Not everybody remembers it that way. John Hart is chief
executive of Restaurant and Catering Australia, one of the industry
lobby groups that has lodged a submission on penalty rates with the Fair
Work Commission, and was involved in the negotiations to soften
WorkChoices back in 2007, which resulted in reintroduction of an
alternative “fairness test” but did not shift a debate that had turned
against the government.



Hart told Crikey yesterday that King’s treatment of
the penalty rates issue “really jarred for me, having been fairly
closely involved with the discussions at the time”.

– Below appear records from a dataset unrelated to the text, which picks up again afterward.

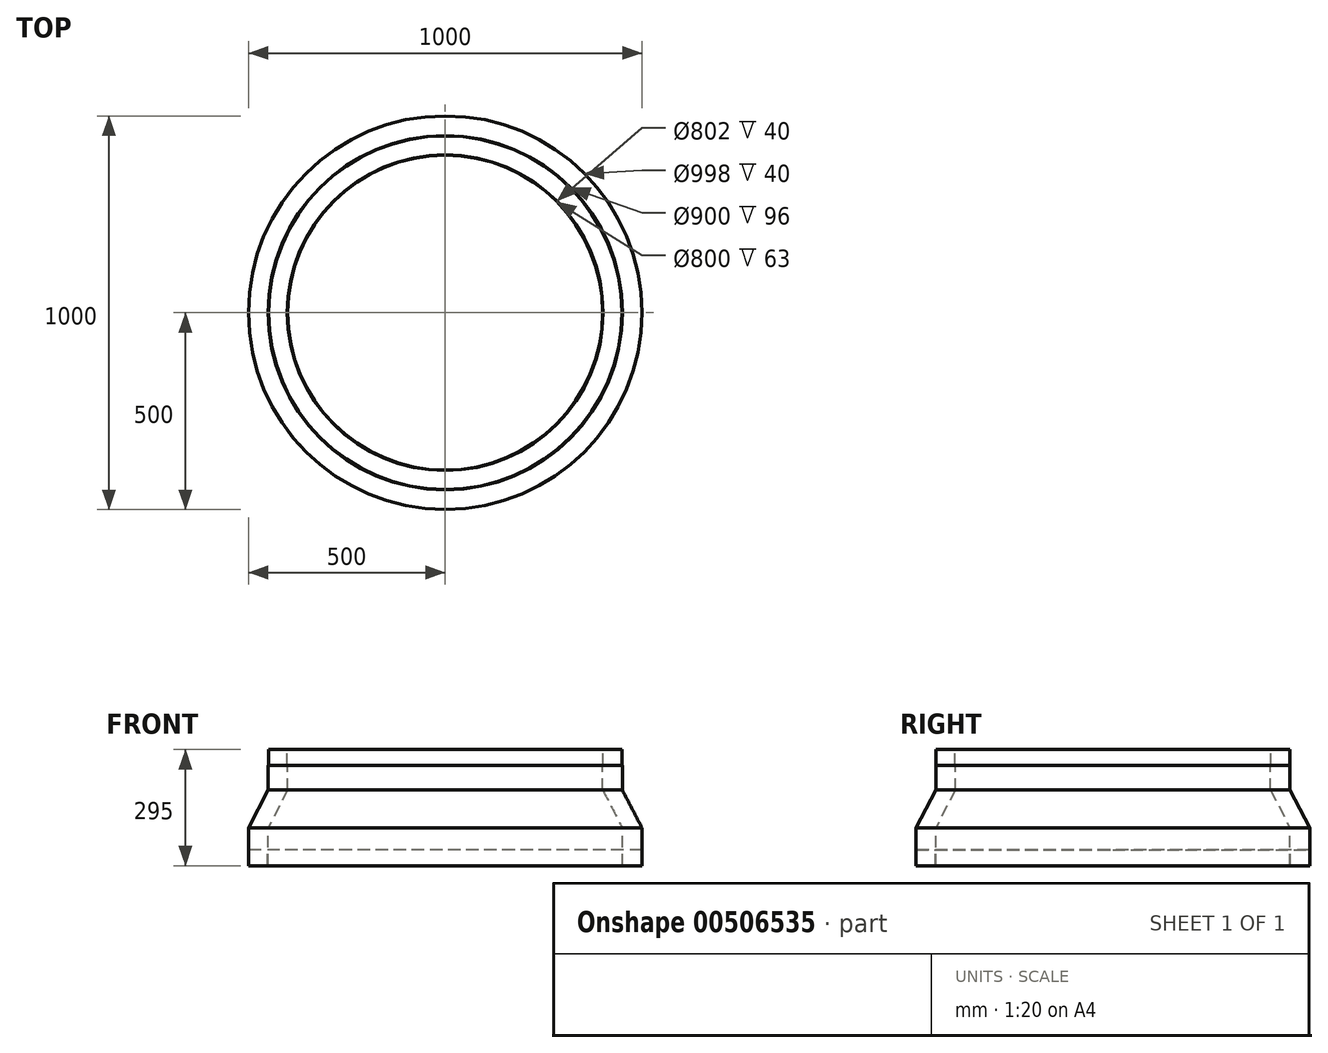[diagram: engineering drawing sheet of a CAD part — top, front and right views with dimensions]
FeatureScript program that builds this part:
annotation { "Feature Type Name" : "Feature", "Feature Type Description" : "" }
export const myFeature = defineFeature(function(context is Context, id is Id, definition is map)
    precondition{}
    {
        {
            var Q0;
            Q0=qCreatedBy(makeId("Front.planeOp"),FACE);
            var sketch = newSketch(context, id + "F0", { "sketchPlane" : qUnion([Q0])});
            skLineSegment(sketch, "E0", {"start": v(0, 433.08) * mm, "end": v(0, -434.74) * mm, "construction": true});
            skLineSegment(sketch, "E1", {"start": v(-450, -258.87) * mm, "end": v(-450, -162.87) * mm});
            skLineSegment(sketch, "E2", {"start": v(-450, -258.87) * mm, "end": v(-451, -258.87) * mm});
            skLineSegment(sketch, "E3", {"start": v(-451, -258.87) * mm, "end": v(-451, -218.87) * mm});
            skLineSegment(sketch, "E4", {"start": v(-451, -218.87) * mm, "end": v(-499, -218.87) * mm});
            skLineSegment(sketch, "E5", {"start": v(-499, -218.87) * mm, "end": v(-499, -258.87) * mm});
            skLineSegment(sketch, "E6", {"start": v(-499, -258.87) * mm, "end": v(-500, -258.87) * mm});
            skLineSegment(sketch, "E7", {"start": v(-500, -258.87) * mm, "end": v(-500, -162.87) * mm});
            skLineSegment(sketch, "E8", {"start": v(-449, 36.13) * mm, "end": v(-401, 36.13) * mm});
            skLineSegment(sketch, "E9", {"start": v(-401, 36.13) * mm, "end": v(-401, -3.87) * mm});
            skLineSegment(sketch, "E10", {"start": v(-401, -3.87) * mm, "end": v(-400, -3.87) * mm});
            skLineSegment(sketch, "E11", {"start": v(-400, -3.87) * mm, "end": v(-400, -66.87) * mm});
            skLineSegment(sketch, "E12", {"start": v(-449, 36.13) * mm, "end": v(-449, -3.87) * mm});
            skLineSegment(sketch, "E13", {"start": v(-449, -3.87) * mm, "end": v(-450, -3.87) * mm});
            skLineSegment(sketch, "E14", {"start": v(-450, -3.87) * mm, "end": v(-450, -66.87) * mm});
            skLineSegment(sketch, "E15", {"start": v(-400, -66.87) * mm, "end": v(-450, -162.87) * mm});
            skLineSegment(sketch, "E16", {"start": v(-450, -66.87) * mm, "end": v(-500, -162.87) * mm});
            skSolve(sketch);
        }
        {
            var Q0;
            Q0=qSketchRegion(id+"F0",true);
            var Q1;
            Q1=sQuery(id+"F0.wireOp",EDGE,"E0");
            revolve(context, id + "F1", {"entities" : qUnion([Q0]), "axis" : qUnion([Q1]), "revolveType" : RevolveType.FULL});
        }
    });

“The issues at the time were not penalty rates. Essentially
it was Australian workplace agreements and the way they were being
struck. That’s why the fairness test was introduced. There were concerns
with the removal of the no disadvantage test and that was certainly an
accurate reflection [in the book], but not penalty rates.”

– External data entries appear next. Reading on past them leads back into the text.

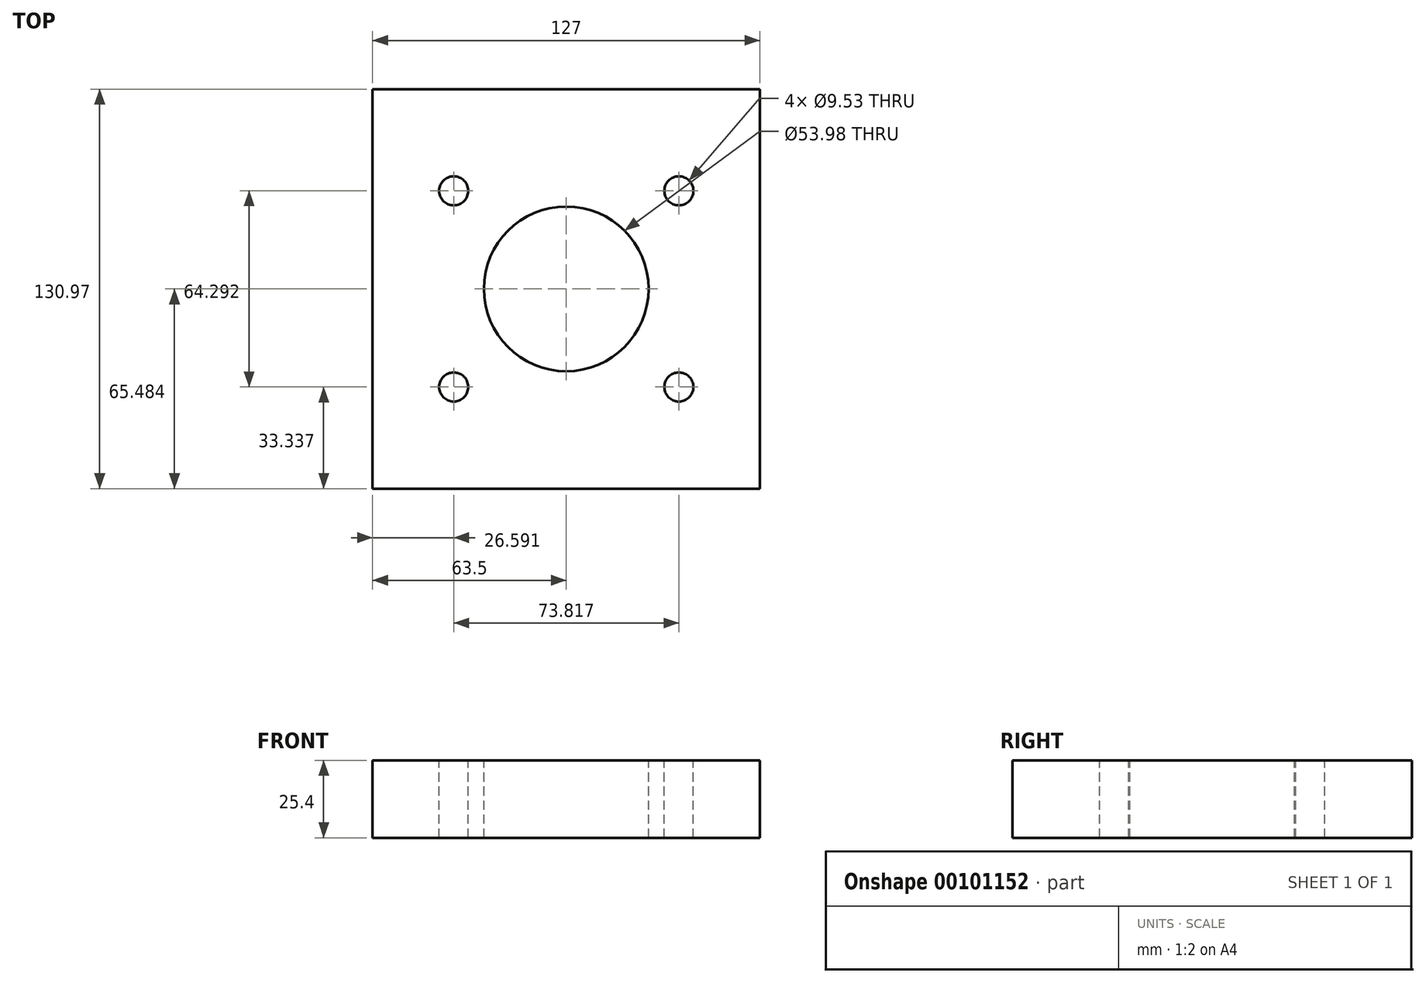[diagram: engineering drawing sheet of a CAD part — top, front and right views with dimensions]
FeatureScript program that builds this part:
annotation { "Feature Type Name" : "Feature", "Feature Type Description" : "" }
export const myFeature = defineFeature(function(context is Context, id is Id, definition is map)
    precondition{}
    {
        {
            var Q0;
            Q0=qCreatedBy(makeId("Top.planeOp"),FACE);
            var sketch = newSketch(context, id + "F0", { "sketchPlane" : qUnion([Q0])});
            skLineSegment(sketch, "E0.bottom", {"start": v(0, 0) * mm, "end": v(127, 0) * mm});
            skLineSegment(sketch, "E0.top", {"start": v(0, 130.97) * mm, "end": v(127, 130.97) * mm});
            skLineSegment(sketch, "E0.left", {"start": v(0, 0) * mm, "end": v(0, 130.97) * mm});
            skLineSegment(sketch, "E0.right", {"start": v(127, 0) * mm, "end": v(127, 130.97) * mm});
            skCircle(sketch, "E1", {"center": v(63.5, 65.48) * mm, "radius": 26.99 * mm});
            skPoint(sketch, "E1.centerSnap0", {"position": v(127, 65.48) * mm});
            skPoint(sketch, "E1.centerSnap1", {"position": v(63.5, 130.97) * mm});
            skCircle(sketch, "E2", {"center": v(26.6, 97.63) * mm, "radius": 4.76 * mm});
            skCircle(sketch, "E3", {"center": v(100.4, 97.63) * mm, "radius": 4.76 * mm});
            skCircle(sketch, "E4", {"center": v(26.6, 33.34) * mm, "radius": 4.76 * mm});
            skCircle(sketch, "E5", {"center": v(100.4, 33.34) * mm, "radius": 4.76 * mm});
            skLineSegment(sketch, "E6", {"start": v(26.6, 97.63) * mm, "end": v(26.6, 130.97) * mm});
            skLineSegment(sketch, "E7", {"start": v(26.6, 33.34) * mm, "end": v(26.6, 0) * mm});
            skLineSegment(sketch, "E8", {"start": v(26.6, 33.34) * mm, "end": v(0, 33.34) * mm});
            skLineSegment(sketch, "E9", {"start": v(100.4, 33.34) * mm, "end": v(127, 33.34) * mm});
            skSolve(sketch);
        }
        {
            var Q0;
            Q0 = qSketchRegion(id + "F0", true);
            extrude(context, id + "F1", {"entities" : qUnion([Q0]), "oppositeDirection" : true, "depth" : 25.4 * mm});
        }
    });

Hart says the restaurant industry is a special case and the
broader fears about penalty rates are often raised by people who are not
involved in the hospitality industry — in emergency services, for
example, which is “not within a bull’s roar of what we’re talking
about”.



Hart does not want to debate penalty rates in general.
“There is no call here for a legislative solution,” he said. “There is
not a problem across the board, there is only a problem for our
industry.”



“What the Fair Work Commission should do is adjudicate
between the parties, either by agreement or conciliation or arbitration.
That is the correct way to deal with awards. Job-lot arrangements
across awards are really a nonsense.”



“We’re not even arguing penalty rates should be removed,”
Hart said. “All we’re saying is Saturday [time-and-a-half under the
industry award] should equal Sunday [1.75 times] and governments should
stop gazetting public holidays.”



The Fair Work Commission has set out a timetable
for award review hearings that will drag on all year. The Productivity
Commission will report in November. Which leaves the federal government,
still trying to get an unpopular budget through the Senate, in a bind.
The WorkChoices spectre has been let loose and will be spooking voters
all year. It is hard to see much government appetite for radical IR
reform heading into the 2016 election.